__TASK ITEM__. Reproduce the text of every row below verbatim, and leave the pictures out of your answer.

__DATASET RECORDS__.
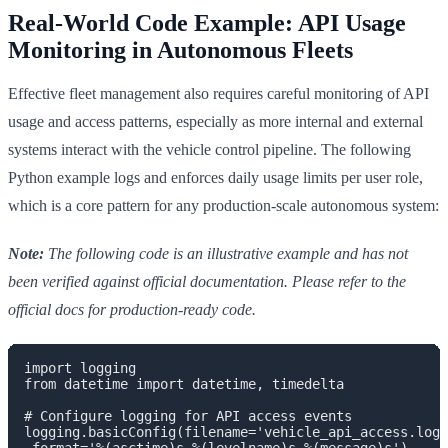
Real-World Code Example: API Usage
Monitoring in Autonomous Fleets
Effective fleet management also requires careful monitoring of API
usage and access patterns, especially as more internal and external
systems interact with the vehicle control pipeline. The following
Python example logs and enforces daily usage limits per user role,
which is a core pattern for any production-scale autonomous system:
Note:
The following code is an illustrative example and has not
been verified against official documentation. Please refer to the
official docs for production-ready code.
import logging

from datetime import datetime, timedelta

# Configure logging for API access events

logging.basicConfig(filename='vehicle_api_access.log'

__COMPLETED EXERCISE__.
Real-World Code Example: API Usage
Monitoring in Autonomous Fleets
Effective fleet management also requires careful monitoring of API
usage and access patterns, especially as more internal and external
systems interact with the vehicle control pipeline. The following
Python example logs and enforces daily usage limits per user role,
which is a core pattern for any production-scale autonomous system:
Note:
The following code is an illustrative example and has not
been verified against official documentation. Please refer to the
official docs for production-ready code.
import logging

from datetime import datetime, timedelta

# Configure logging for API access events

logging.basicConfig(filename='vehicle_api_access.log'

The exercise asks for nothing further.